Senate Majority Whip Dick Durbin (D-Ill) is credited with supporting the bankruptcy provision for the past couple of years; recognizing the lack of support for the measure as a stand-alone item, he spearheaded the move to attach it as an amendment to broader housing legislation and, after the vote, seemed determined to not let the idea die.

” ‘At some point, the senators in this chamber will decide that the bankers shouldn’t write the agenda for the United States Senate,’ [Durbin] said, arguing that the measure would save about 1.7 million homeowners from foreclosure.”

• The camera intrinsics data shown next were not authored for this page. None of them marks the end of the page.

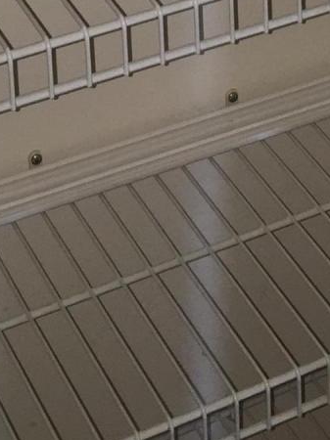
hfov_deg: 11.4
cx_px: 267
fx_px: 1641
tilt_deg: -16.5
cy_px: -454
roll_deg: -0.4
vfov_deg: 13.1
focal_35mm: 129
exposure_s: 1/17
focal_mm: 4.15
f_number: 2.2
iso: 40
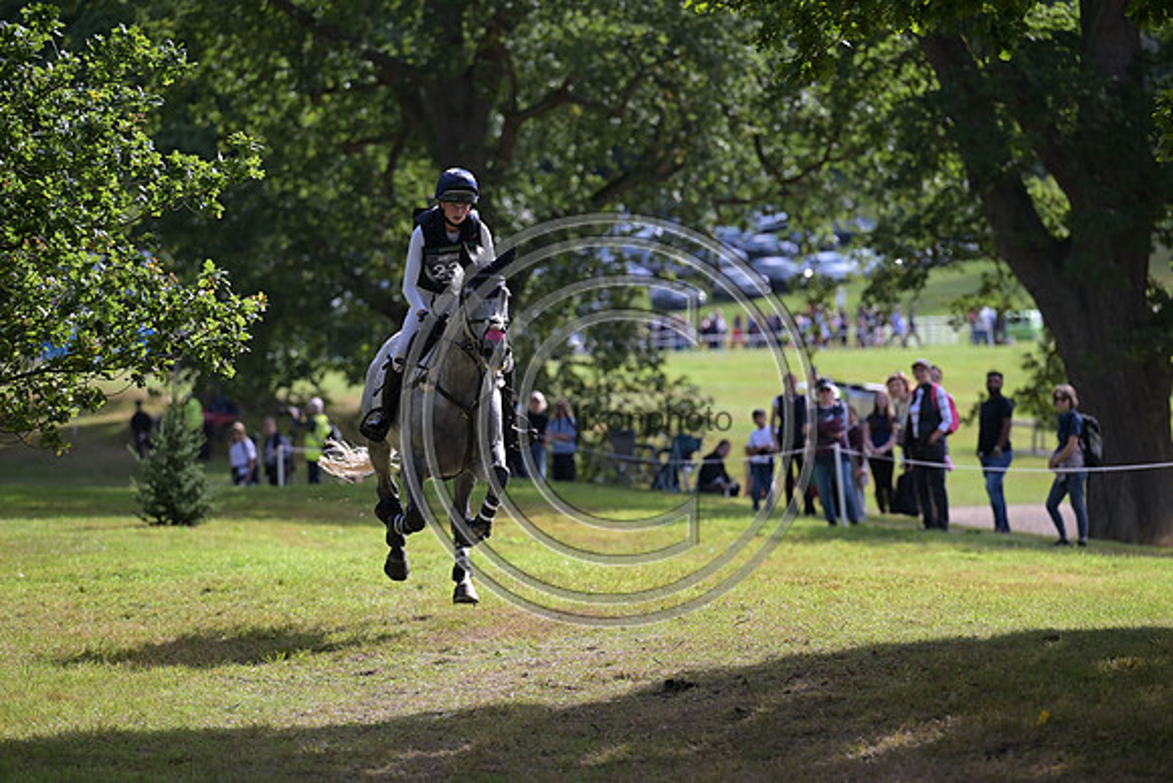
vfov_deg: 6.9
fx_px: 6518
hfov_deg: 10.3
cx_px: 586
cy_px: 392
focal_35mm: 200
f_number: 4
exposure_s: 1/1250
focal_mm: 200
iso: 250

Opposing the idea to let bankruptcy judges help people save their homes came from a dozen banking industry associations, including the Mortgage Banking Association (MBA) and the American Bankers’ Association (ABA). Here’s a clip of from the MBA’s “National Policy Conference,” April 29-30, showing an ebullient group of fellas basking in anticipatory preglow of the “third defeat of the measure in two years.”

Among those shown in the clip are David Kittle, identified as MBA chairman, who addresses attendees thusly: “The cramdown vote may come tomorrow. And wouldn’t it be beautiful for it to go down to defeat while we’re up on the Hill?

“The timing just couldn’t be better–maybe a rainbow will come out tomorrow at the same time.”

In the clip, Kittle is followed by Steve O’ Connor, who ever so preciously quips, “The media’s in the room, so I might change my remarks just little bit because that wasn’t part of the plan.” O’Connor is identified as the MBA VP of Government Affairs. One wonders what he might have said without media presence.

Stephen Labaton, writing in The New York Times, says, “Bank lobbyists had maintained that the legislation, if adopted, would have resulted in higher rates for all mortgage holders. A letter signed by 12 industry organizations this week to senators warned that the legislation would ‘have the unintended consequence of further destabilizing the markets.

‘Though interest rates today are at all-time lows, this legislation would result in higher costs for future borrowers,’ the letter said.”

At, its report says, “The American Bankers’ Association said it produced 12,450 letters from its members stating their strong opposition. In addition, the ABA said it was able to jam switchboards in senators’ offices and flood their inboxes with email. The measure failed on a 51-45 vote.

‘We have consistently maintained that allowing bankruptcy judges to arbitrarily rewrite the terms of a mortgage contract — including allowing them to reduce . . . the amount owed on a mortgage, change interest rates, or stretch out the terms of the loan – would bring additional risk and uncertainty to an already volatile mortgage market and would make home loans more expensive and less available for consumers,’ said Floyd E. Stoner, the ABA’s executive director, congressional relations & public policy.”

Strangely enough, no one seems to be talking about the House version that passed in March, which contained language that would limit the so-called cramdown powers such that new mortgages would not be affected. In other words, there’s a way to make sure that mortgage lenders can not use cramdown as an excuse to raise interest rates for everybody.

And of course critics don’t want to talk about the possible unintended effects of defeating the measure. For example, defeat of cramdown almost assuredly will spur further bankruptcy filings because hard-pressed homeowners may have no other viable alternative. If cramdown powers were allowed on primary residences, mortgage lenders would be motivated to bring real offers to the table, meaningful renegotiation that could avert foreclosure and save family homes and head off further erosion of property value in neighborhoods across America.

Still, even the jubilant-for-now MBA recognizes that Senator Durbin and his allies have not thrown in the towel. At the end the clip from the MBS conference, Kittle resorts to a sports analogy:

“So tomorrow if we win, which would be the third win,” Kittle says, “we kinda’ have to consider this like the NCAA bracket: We’re not to the championship again, ’cause it’s coming back.

“So we need to keep fighting it. We need to keep giving to the PAC,” he emphasizes, “on a regular basis–this fight’s coming back.”